* [Work to complete]: Retype, word for word, each line between the lines holding "<source format=v>" and "3'b011: M1r = 2'b00;", inclusive, and leave the rest of the data alone.

* [Input for this task]:
⁂
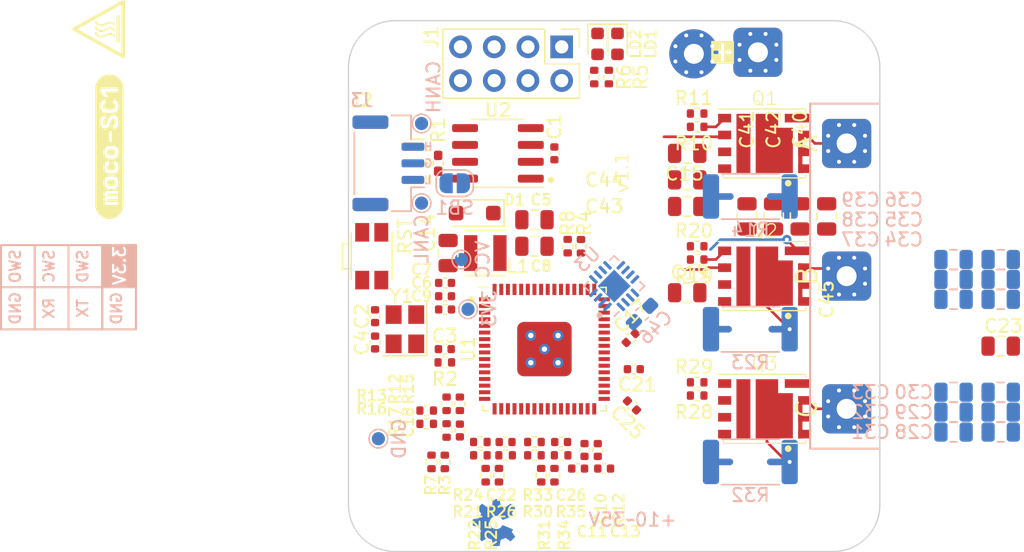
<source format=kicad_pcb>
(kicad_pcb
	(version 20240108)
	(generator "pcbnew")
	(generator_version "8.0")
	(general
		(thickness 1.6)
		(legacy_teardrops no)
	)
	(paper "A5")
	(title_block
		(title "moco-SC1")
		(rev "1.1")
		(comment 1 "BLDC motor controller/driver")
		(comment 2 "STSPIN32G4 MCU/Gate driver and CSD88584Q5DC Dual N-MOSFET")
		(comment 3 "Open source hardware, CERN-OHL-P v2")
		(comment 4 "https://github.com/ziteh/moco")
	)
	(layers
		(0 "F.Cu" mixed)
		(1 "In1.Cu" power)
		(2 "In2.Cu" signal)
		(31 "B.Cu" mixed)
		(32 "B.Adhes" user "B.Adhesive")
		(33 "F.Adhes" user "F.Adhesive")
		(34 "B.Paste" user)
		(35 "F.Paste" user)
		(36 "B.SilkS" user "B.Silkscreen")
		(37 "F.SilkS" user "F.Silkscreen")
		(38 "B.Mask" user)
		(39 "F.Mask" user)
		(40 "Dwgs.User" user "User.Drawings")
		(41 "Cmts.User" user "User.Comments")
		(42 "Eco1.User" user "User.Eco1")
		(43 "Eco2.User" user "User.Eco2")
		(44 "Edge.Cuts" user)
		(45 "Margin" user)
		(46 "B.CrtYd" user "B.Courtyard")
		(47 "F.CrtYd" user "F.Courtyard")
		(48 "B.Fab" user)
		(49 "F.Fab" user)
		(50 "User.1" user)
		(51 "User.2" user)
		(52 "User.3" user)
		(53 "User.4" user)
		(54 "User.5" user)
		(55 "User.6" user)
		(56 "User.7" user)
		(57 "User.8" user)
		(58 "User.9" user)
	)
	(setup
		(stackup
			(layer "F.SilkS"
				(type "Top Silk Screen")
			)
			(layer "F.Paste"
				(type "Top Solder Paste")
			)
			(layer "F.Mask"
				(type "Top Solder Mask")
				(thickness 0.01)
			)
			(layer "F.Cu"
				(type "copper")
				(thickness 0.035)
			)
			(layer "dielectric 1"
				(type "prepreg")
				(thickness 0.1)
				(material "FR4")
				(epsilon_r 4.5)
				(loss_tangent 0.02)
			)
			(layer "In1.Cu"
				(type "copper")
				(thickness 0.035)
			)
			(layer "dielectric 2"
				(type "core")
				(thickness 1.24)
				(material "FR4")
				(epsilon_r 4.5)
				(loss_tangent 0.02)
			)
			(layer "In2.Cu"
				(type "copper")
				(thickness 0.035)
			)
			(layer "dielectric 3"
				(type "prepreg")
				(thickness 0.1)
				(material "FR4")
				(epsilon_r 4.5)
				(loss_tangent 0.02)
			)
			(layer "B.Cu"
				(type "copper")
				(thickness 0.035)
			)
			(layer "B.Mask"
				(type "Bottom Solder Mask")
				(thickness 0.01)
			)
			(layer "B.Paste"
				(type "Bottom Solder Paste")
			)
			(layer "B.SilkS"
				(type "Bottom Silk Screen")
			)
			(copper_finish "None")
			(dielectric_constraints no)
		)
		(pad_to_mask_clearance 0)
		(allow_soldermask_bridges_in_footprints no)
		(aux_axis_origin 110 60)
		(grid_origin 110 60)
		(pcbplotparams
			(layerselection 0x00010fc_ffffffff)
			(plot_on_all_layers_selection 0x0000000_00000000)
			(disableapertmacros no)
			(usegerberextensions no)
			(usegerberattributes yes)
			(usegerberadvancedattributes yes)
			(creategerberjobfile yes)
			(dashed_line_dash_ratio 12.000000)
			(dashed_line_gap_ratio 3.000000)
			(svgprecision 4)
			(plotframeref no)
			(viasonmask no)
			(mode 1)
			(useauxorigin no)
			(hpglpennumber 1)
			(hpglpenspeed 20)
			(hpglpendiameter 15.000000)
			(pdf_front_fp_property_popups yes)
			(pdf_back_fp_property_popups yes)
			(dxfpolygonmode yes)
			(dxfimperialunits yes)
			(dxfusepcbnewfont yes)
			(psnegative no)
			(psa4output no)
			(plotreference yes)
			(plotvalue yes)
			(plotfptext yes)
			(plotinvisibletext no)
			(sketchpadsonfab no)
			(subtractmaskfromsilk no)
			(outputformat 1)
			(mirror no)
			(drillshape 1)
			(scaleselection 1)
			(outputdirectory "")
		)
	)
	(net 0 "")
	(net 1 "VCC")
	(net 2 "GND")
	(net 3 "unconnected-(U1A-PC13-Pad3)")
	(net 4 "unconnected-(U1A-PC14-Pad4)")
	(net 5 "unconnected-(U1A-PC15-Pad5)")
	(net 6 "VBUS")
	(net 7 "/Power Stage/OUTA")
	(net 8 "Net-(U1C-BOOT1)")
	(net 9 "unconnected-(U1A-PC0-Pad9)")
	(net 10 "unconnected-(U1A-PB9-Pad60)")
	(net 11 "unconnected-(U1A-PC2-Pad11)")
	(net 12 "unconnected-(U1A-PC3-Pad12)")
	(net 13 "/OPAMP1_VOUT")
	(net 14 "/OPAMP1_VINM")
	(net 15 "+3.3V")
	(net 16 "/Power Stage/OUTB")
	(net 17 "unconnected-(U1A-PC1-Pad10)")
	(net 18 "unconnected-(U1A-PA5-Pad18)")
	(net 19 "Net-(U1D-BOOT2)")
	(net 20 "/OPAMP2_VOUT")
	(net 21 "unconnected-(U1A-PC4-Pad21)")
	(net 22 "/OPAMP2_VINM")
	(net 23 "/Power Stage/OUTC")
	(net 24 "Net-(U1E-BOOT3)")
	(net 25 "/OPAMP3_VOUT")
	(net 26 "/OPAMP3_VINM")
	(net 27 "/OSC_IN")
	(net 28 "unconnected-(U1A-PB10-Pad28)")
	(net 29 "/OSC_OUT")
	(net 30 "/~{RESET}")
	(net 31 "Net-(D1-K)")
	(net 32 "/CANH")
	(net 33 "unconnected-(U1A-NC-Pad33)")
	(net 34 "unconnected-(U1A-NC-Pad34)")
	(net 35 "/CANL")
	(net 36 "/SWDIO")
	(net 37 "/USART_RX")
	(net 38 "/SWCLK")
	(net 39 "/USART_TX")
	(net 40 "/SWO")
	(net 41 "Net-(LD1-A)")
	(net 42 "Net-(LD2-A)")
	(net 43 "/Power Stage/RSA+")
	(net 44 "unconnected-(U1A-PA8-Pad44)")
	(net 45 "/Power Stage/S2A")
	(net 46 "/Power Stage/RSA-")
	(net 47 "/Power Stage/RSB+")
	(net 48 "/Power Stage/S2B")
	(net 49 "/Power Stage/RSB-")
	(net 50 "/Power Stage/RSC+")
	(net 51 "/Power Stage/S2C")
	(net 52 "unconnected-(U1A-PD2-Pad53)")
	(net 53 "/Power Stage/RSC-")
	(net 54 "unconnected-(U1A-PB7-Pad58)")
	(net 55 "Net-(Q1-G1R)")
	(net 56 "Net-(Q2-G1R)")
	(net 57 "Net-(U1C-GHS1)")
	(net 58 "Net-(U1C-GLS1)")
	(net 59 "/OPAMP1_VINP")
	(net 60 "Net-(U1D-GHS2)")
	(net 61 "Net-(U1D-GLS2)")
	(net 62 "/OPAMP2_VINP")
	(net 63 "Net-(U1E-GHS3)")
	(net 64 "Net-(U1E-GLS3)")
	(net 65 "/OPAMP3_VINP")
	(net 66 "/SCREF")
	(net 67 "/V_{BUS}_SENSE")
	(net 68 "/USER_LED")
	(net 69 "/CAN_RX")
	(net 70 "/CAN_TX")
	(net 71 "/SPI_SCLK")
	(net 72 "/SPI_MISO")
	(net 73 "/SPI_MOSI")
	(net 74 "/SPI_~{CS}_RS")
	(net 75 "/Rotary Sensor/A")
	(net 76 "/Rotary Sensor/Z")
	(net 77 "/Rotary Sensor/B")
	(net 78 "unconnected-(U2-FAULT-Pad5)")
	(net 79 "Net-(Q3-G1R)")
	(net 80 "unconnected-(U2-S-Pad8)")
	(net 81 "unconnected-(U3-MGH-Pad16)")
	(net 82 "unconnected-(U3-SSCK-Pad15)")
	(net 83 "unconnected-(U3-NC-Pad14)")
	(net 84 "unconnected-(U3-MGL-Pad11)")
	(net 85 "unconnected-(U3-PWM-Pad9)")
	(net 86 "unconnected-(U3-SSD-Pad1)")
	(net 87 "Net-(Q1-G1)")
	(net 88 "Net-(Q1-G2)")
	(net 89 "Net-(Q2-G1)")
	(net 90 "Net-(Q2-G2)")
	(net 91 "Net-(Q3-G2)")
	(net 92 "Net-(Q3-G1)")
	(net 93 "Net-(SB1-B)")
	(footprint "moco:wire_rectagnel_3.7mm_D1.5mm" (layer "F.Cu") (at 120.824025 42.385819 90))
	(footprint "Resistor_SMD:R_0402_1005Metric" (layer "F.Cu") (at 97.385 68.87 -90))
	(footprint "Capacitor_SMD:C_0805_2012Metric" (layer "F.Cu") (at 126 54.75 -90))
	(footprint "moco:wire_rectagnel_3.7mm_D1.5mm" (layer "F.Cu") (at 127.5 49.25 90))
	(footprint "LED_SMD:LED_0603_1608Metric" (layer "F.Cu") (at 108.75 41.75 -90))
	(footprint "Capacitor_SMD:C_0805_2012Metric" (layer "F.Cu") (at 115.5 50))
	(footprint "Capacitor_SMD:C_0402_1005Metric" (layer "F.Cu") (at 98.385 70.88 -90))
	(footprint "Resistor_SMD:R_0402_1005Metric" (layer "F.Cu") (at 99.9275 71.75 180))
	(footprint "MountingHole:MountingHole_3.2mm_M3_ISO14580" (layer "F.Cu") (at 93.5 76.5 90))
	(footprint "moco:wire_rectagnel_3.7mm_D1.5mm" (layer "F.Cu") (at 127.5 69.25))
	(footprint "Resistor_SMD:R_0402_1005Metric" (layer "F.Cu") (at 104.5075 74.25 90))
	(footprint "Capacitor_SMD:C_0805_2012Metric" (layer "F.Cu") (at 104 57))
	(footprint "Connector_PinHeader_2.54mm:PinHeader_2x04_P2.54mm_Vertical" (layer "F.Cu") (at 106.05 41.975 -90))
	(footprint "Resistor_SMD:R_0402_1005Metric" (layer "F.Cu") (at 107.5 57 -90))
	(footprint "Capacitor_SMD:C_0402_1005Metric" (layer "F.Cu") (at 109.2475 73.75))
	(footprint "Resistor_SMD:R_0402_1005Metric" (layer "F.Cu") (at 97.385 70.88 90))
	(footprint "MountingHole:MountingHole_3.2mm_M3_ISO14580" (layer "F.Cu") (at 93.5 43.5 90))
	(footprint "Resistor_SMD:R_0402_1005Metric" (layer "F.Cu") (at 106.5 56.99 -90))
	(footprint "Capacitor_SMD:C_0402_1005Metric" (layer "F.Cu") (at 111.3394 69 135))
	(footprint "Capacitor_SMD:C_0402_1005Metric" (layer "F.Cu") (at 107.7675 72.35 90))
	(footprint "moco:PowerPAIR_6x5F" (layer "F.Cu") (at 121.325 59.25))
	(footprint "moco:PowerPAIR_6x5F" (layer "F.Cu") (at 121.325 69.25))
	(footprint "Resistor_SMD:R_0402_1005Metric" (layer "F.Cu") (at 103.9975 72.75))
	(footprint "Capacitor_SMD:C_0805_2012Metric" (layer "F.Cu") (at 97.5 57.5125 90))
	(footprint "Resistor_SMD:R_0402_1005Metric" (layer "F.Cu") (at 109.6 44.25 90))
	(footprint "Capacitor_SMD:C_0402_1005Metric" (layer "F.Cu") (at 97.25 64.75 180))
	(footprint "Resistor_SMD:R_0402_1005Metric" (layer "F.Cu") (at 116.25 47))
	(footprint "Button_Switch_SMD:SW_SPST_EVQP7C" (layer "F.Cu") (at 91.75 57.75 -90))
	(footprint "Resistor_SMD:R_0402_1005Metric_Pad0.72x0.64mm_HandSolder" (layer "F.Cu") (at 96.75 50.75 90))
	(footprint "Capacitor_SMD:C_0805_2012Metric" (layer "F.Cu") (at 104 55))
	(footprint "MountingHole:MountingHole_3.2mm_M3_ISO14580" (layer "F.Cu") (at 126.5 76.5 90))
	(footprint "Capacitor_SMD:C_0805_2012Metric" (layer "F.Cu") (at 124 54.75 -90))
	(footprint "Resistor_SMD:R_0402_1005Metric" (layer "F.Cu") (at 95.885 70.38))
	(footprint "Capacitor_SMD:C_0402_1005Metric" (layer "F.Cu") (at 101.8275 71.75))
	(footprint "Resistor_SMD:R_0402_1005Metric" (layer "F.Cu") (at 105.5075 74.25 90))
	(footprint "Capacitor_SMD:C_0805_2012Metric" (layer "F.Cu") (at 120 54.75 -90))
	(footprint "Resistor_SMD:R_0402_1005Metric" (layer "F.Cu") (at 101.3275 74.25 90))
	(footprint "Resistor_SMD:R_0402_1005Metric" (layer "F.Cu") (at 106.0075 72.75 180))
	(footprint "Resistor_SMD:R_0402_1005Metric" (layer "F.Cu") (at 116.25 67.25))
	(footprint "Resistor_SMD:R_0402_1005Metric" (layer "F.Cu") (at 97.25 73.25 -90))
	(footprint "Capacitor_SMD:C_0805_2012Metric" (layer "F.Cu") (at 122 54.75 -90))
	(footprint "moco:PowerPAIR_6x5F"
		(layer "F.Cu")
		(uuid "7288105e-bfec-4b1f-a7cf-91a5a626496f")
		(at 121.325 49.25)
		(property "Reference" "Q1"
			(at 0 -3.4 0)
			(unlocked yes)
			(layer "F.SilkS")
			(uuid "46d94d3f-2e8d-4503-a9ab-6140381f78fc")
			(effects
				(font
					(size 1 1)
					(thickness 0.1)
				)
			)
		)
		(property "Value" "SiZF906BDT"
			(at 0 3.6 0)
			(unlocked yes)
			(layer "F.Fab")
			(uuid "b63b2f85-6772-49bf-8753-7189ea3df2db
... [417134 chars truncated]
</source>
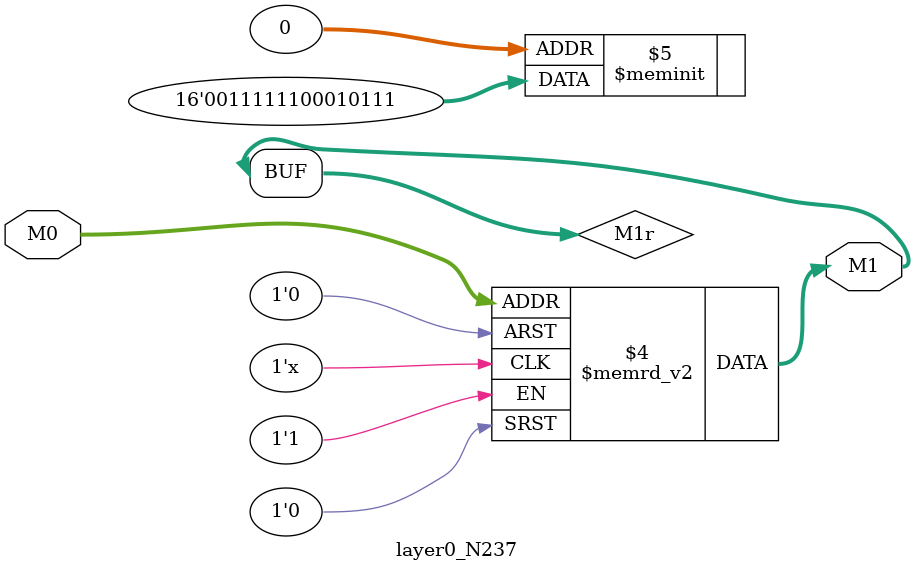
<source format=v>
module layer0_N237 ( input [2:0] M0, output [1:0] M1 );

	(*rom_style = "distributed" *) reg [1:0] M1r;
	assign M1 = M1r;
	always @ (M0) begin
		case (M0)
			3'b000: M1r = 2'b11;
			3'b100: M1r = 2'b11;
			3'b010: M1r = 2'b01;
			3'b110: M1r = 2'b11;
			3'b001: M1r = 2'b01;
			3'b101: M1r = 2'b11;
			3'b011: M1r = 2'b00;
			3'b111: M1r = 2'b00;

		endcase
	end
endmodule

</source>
⁂
* [Answer to the problem]:
<source format=v>
module layer0_N237 ( input [2:0] M0, output [1:0] M1 );

	(*rom_style = "distributed" *) reg [1:0] M1r;
	assign M1 = M1r;
	always @ (M0) begin
		case (M0)
			3'b000: M1r = 2'b11;
			3'b100: M1r = 2'b11;
			3'b010: M1r = 2'b01;
			3'b110: M1r = 2'b11;
			3'b001: M1r = 2'b01;
			3'b101: M1r = 2'b11;
			3'b011: M1r = 2'b00;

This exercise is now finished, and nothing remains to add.